Every line of the listing below needs to be reproduced exactly.

[DATA RECORDS Boundary: Start]

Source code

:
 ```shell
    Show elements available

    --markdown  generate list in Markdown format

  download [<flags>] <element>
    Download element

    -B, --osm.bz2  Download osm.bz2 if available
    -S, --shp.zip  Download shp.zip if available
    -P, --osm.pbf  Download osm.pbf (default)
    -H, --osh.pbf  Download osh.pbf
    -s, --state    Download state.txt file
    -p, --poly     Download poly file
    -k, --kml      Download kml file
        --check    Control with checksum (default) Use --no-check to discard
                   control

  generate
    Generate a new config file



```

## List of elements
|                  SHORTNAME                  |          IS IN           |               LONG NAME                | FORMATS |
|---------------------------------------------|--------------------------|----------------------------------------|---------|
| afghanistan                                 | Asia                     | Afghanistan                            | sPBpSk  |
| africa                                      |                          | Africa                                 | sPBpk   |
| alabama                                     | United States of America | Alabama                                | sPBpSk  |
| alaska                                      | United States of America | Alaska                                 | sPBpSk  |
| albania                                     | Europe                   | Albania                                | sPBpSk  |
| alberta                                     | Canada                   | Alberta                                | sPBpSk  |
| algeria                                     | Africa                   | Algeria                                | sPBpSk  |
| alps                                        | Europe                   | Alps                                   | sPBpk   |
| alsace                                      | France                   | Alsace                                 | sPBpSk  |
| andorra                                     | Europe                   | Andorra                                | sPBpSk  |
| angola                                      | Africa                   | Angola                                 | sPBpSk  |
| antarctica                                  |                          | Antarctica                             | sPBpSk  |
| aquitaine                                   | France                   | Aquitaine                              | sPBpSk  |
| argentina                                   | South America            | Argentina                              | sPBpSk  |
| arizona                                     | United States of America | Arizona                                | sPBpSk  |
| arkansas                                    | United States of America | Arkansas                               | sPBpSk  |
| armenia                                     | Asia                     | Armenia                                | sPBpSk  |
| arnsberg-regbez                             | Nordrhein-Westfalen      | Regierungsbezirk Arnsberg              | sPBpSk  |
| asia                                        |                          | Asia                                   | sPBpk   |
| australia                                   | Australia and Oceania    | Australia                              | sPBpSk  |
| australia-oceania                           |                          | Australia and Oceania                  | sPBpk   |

[DATA RECORDS Boundary: End]

RESPONSE BOX:
Source code

:
 ```shell
    Show elements available

    --markdown  generate list in Markdown format

  download [<flags>] <element>
    Download element

    -B, --osm.bz2  Download osm.bz2 if available
    -S, --shp.zip  Download shp.zip if available
    -P, --osm.pbf  Download osm.pbf (default)
    -H, --osh.pbf  Download osh.pbf
    -s, --state    Download state.txt file
    -p, --poly     Download poly file
    -k, --kml      Download kml file
        --check    Control with checksum (default) Use --no-check to discard
                   control

  generate
    Generate a new config file



```

## List of elements
|                  SHORTNAME                  |          IS IN           |               LONG NAME                | FORMATS |
|---------------------------------------------|--------------------------|----------------------------------------|---------|
| afghanistan                                 | Asia                     | Afghanistan                            | sPBpSk  |
| africa                                      |                          | Africa                                 | sPBpk   |
| alabama                                     | United States of America | Alabama                                | sPBpSk  |
| alaska                                      | United States of America | Alaska                                 | sPBpSk  |
| albania                                     | Europe                   | Albania                                | sPBpSk  |
| alberta                                     | Canada                   | Alberta                                | sPBpSk  |
| algeria                                     | Africa                   | Algeria                                | sPBpSk  |
| alps                                        | Europe                   | Alps                                   | sPBpk   |
| alsace                                      | France                   | Alsace                                 | sPBpSk  |
| andorra                                     | Europe                   | Andorra                                | sPBpSk  |
| angola                                      | Africa                   | Angola                                 | sPBpSk  |
| antarctica                                  |                          | Antarctica                             | sPBpSk  |
| aquitaine                                   | France                   | Aquitaine                              | sPBpSk  |
| argentina                                   | South America            | Argentina                              | sPBpSk  |
| arizona                                     | United States of America | Arizona                                | sPBpSk  |
| arkansas                                    | United States of America | Arkansas                               | sPBpSk  |
| armenia                                     | Asia                     | Armenia                                | sPBpSk  |
| arnsberg-regbez                             | Nordrhein-Westfalen      | Regierungsbezirk Arnsberg              | sPBpSk  |
| asia                                        |                          | Asia                                   | sPBpk   |
| australia                                   | Australia and Oceania    | Australia                              | sPBpSk  |
| australia-oceania                           |                          | Australia and Oceania                  | sPBpk   |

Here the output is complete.